There are multiple TQM models in use today. Each is well recognized and focuses on different criteria.

  • The Deming Model, created by Edward Demming, recognizes 14 points of quality management to increase quality and productivity.
  • Toyota’s Principles focus on 14 lean management principles and its two pillars, continuous improvement and respect for people to achieve quality excellence and lean production.
  • Malcolm Baldrige’s criteria for performance excellence is a framework that uses criteria in seven categories to improve overall business performance.
  • The European Foundation for Quality Management (EFQM) is used as a management system to encourage discipline in organizational self-assessment. There are non-fixed fundamental concepts that underpin the EFQM model.
  • ISO quality management standards specify requirements for a quality management system under specific scenarios. Standards are generic and are intended to apply to any organization.

Implementing TQM

While implementing TQM can take on different meanings and steps in various organizations and industries, some basic processes can be followed. 

  • Executive management teams are educated about TQM, its strategies and commit to its adoption. 
  • The current organizational culture is analyzed and documented.
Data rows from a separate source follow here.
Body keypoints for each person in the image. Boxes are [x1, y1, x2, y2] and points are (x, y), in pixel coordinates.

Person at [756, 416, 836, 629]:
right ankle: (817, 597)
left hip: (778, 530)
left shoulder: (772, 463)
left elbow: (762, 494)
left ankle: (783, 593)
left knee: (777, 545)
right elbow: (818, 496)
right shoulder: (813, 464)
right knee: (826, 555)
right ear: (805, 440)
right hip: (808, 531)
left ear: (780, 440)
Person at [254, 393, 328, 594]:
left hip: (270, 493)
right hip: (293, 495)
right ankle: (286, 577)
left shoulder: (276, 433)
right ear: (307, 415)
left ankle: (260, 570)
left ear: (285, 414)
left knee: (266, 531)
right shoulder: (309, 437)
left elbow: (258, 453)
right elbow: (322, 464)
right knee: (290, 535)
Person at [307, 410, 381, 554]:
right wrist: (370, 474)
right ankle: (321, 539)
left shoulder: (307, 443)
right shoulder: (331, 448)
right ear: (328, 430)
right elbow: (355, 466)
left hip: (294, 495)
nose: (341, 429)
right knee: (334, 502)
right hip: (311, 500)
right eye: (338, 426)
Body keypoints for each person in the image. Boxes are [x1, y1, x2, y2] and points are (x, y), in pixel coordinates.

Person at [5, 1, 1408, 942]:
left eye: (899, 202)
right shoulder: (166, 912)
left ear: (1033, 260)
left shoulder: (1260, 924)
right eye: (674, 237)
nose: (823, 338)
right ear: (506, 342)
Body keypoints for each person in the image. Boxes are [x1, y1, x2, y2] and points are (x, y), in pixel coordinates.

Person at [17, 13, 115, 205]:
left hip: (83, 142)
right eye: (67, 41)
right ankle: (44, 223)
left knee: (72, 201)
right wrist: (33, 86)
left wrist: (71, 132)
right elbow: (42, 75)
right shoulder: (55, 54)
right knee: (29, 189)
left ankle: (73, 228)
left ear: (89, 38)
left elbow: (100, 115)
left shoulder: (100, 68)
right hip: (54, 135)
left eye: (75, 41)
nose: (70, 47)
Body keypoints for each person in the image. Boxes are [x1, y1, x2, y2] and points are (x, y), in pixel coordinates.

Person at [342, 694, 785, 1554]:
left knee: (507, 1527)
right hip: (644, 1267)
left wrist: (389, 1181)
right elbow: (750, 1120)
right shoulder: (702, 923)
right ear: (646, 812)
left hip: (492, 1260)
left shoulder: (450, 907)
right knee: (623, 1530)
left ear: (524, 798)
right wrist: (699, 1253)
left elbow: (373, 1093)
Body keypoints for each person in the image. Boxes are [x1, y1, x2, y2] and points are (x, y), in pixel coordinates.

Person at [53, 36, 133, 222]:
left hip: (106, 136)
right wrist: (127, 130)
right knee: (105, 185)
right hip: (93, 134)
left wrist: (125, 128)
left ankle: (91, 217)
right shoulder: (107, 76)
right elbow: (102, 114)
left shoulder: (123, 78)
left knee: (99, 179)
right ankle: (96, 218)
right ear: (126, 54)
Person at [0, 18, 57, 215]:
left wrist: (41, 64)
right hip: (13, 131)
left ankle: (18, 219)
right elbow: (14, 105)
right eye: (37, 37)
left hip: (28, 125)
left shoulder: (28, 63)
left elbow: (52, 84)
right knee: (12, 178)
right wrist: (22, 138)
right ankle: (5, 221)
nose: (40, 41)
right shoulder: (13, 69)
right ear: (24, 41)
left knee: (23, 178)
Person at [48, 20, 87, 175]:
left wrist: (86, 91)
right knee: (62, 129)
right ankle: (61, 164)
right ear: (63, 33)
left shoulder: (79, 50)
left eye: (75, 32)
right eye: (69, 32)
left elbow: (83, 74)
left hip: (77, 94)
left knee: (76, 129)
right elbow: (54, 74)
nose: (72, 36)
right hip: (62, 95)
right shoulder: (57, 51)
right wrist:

This includes customer satisfaction and quality management systems.
  • Core values and principles are identified and communicated.
  • A TQM plan is developed.
  • Priorities are determined and aligned with customer demands.
  • Critical processes are mapped out to meet customer needs.
  • Process improvement teams are formed.
  • A rewards and recognition process is established.
  • A committee is formed and oversees and manages all TQM initiatives.
  • Function-level leaders assist in the overall planning, training, coaching, or other methods.
  • Process management and standardization are executed.
  • Progress is evaluated, and the plan is revised as needed.
  • Constant feedback is provided and used to make adjustments.